This is code in IDLE2 in python, and error.
I need to include each "data" element as key and value "otro", in an orderly manner. Well "data" and "otro" it's list with 38 string's, as for "dik" it's an dictionary.
>>> for i in range(len(otro)+1):
dik[dato[i]] = otro[i]
Traceback (most recent call last):
File "<pyshell#206>", line 2, in <module>
dik[dato[i]] = otro[i]
IndexError: list index out of range
>>>
this problem is range(0, 38) output -> (0, 1,2,3 ... 37) and it is all messy
I think something like:
dik = dict(zip(dato,otro))
is a little cleaner...
If dik already exists and you're just updating it:
dik.update(zip(dato,otro))
If you don't know about zip, you should invest a little time learning it. It's super useful.
a = [ 1 , 2 , 3 , 4 ]
b = ['a','b','c','d']
zip(a,b) #=> [(1,'a'),(2,'b'),(3,'c'),(4,'d')] #(This is actually a zip-object on python 3.x)

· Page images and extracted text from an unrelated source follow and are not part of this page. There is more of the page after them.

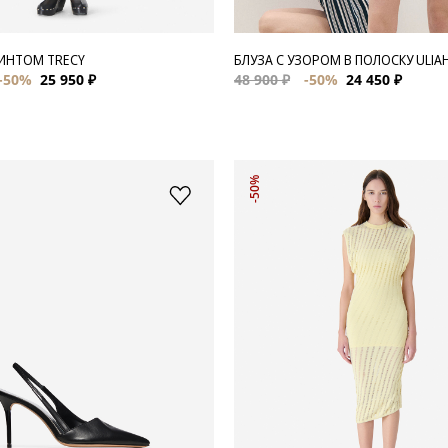
РИНТОМ TRECY
БЛУЗА С УЗОРОМ В ПОЛОСКУ ULIA
-50%
25 950 ₽
48 900 ₽
-50%
24 450 ₽
-50%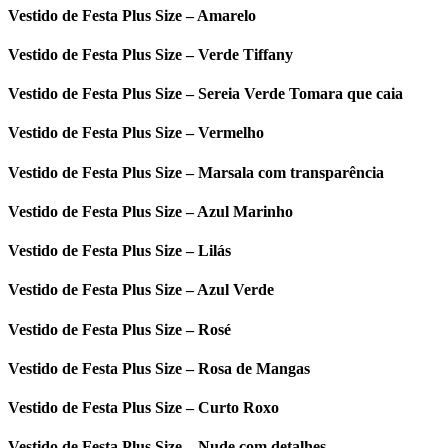
Vestido de Festa Plus Size – Amarelo
Vestido de Festa Plus Size – Verde Tiffany
Vestido de Festa Plus Size – Sereia Verde Tomara que caia
Vestido de Festa Plus Size – Vermelho
Vestido de Festa Plus Size – Marsala com transparência
Vestido de Festa Plus Size – Azul Marinho
Vestido de Festa Plus Size – Lilás
Vestido de Festa Plus Size – Azul Verde
Vestido de Festa Plus Size – Rosé
Vestido de Festa Plus Size – Rosa de Mangas
Vestido de Festa Plus Size – Curto Roxo
Vestido de Festa Plus Size – Nude com detalhes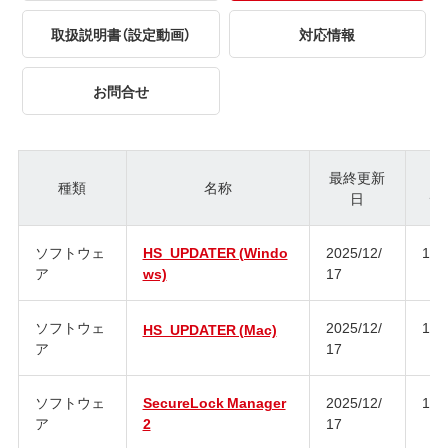
取扱説明書（設定動画）
対応情報
お問合せ
最終更新
種類
名称
日
ジ
ソフトウェ
HS_UPDATER (Windo
2025/12/
1.3
ア
ws)
17
ソフトウェ
2025/12/
1.2
HS_UPDATER (Mac)
ア
17
ソフトウェ
SecureLock Manager
2025/12/
1.7
ア
2
17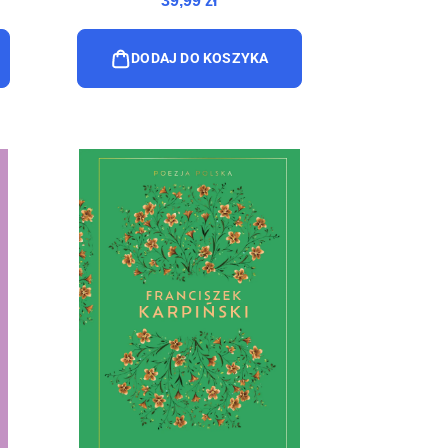
39,99 zł
DODAJ DO KOSZYKA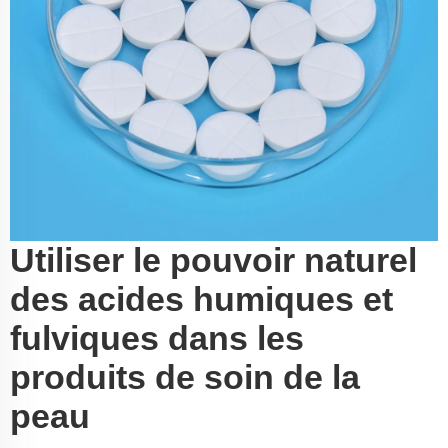
Utiliser le pouvoir naturel
des acides humiques et
fulviques dans les
produits de soin de la
peau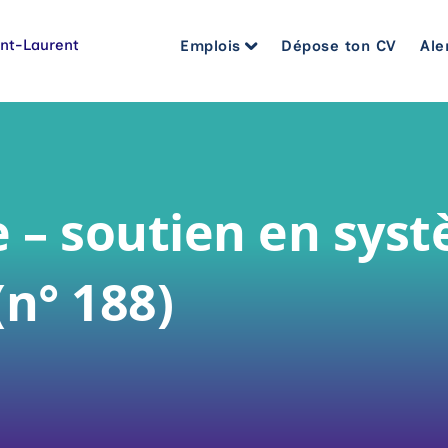
Emplois
Dépose ton CV
Ale
Soins infirmiers et cardiorespir
Assistance à la personne et mé
Bureautique et administration
e – soutien en sys
Pharmacie, pratique sage-femm
Gestion et encadrement
(n° 188)
Santé et services sociaux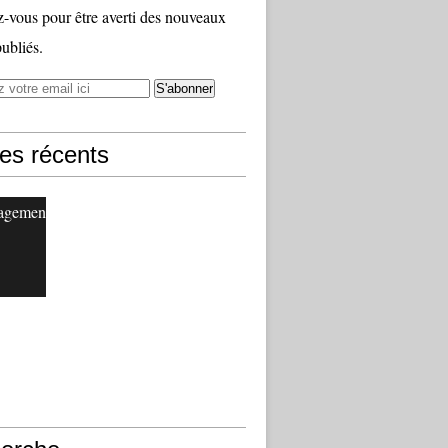
vous pour être averti des nouveaux
publiés.
les récents
agement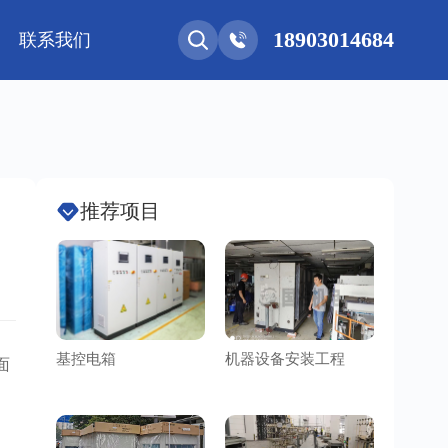
18903014684
联系我们
能网联
净化工程
新能源 • 储能
安装教程
基控电箱
其它
推荐项目
基控电箱
机器设备安装工程
洁净车
面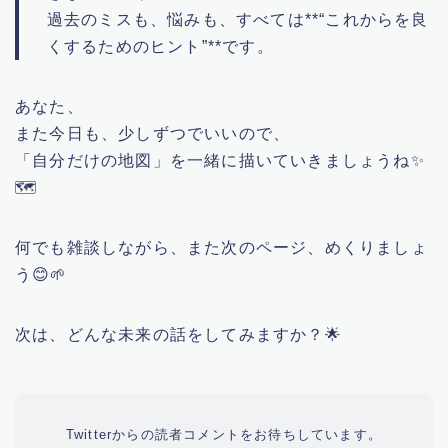
過去のミスも、悩みも、すべては**“これからを良
くするためのヒント”**です。
あなた、
また今日も、少しずつでいいので、
「自分だけの地図」を一緒に描いていきましょうね✨
🗺️
何でも雑談しながら、また次のページ、めくりましょ
う😊🌱
次は、どんな未来の話をしてみますか？🌟
Twitterからの読者コメントをお待ちしています。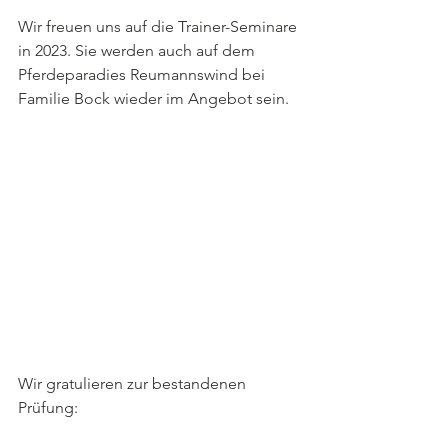
Wir freuen uns auf die Trainer-Seminare 
in 2023. Sie werden auch auf dem 
Pferdeparadies Reumannswind bei 
Familie Bock wieder im Angebot sein. 
Wir gratulieren zur bestandenen 
Prüfung: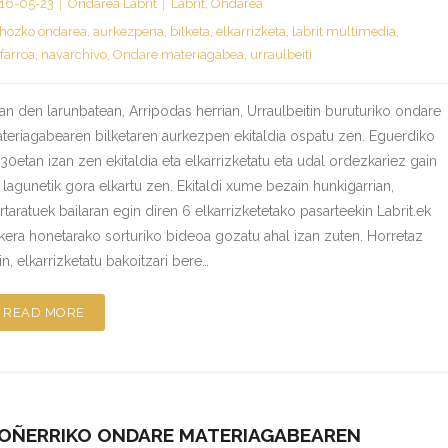
16-05-23
Ondarea Labrit
Labrit
,
Ondarea
hozko ondarea
,
aurkezpena
,
bilketa
,
elkarrizketa
,
labrit multimedia
,
farroa
,
navarchivo
,
Ondare materiagabea
,
urraulbeiti
an den larunbatean, Arripodas herrian, Urraulbeitin buruturiko ondare
teriagabearen bilketaren aurkezpen ekitaldia ospatu zen. Eguerdiko
,30etan izan zen ekitaldia eta elkarrizketatu eta udal ordezkariez gain
 lagunetik gora elkartu zen. Ekitaldi xume bezain hunkigarrian,
rtaratuek bailaran egin diren 6 elkarrizketetako pasarteekin Labrit.ek
kera honetarako sorturiko bideoa gozatu ahal izan zuten. Horretaz
in, elkarrizketatu bakoitzari bere…
READ MORE
OÑERRIKO ONDARE MATERIAGABEAREN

zip can also take more arguments (zip(a,b,c)) for example will give you a list of 3-tuples, but that's not terribly important for the discussion here.
This happens to be exactly one of the things that the dict "constructor" (type) likes to initialize a set of key-value pairs. The first element in each tuple is the key and the second element is the value.
The error comes from this: range(len(otro)+1). When you use range, the upper value isn't actually iterated, so when you say range(5) for instance, your iteration goes 0, 1, 2, 3, 4, where position 5 is the element 4. If we then took that list elements and said for i in range(len(nums)+1): print nums[i], the final i would be len(nums) + 1 = 6, which as you can see would cause an error.
The more 'Pythonic' way to iterate over something is to not use the len of the list - you iterate over the list itself, pulling out the index if necessary by using enumerate:
In [1]: my_list = ['one', 'two', 'three']
In [2]: for index, item in enumerate(my_list):
...: print index, item
...:
...:
0 one
1 two
2 three
Applying this to your case, you can then say:
>>> for index, item in enumerate(otro):
... dik[dato[index]] = item
However keeping with the Pythonicity theme, @mgilson's zip is the better version of this construct.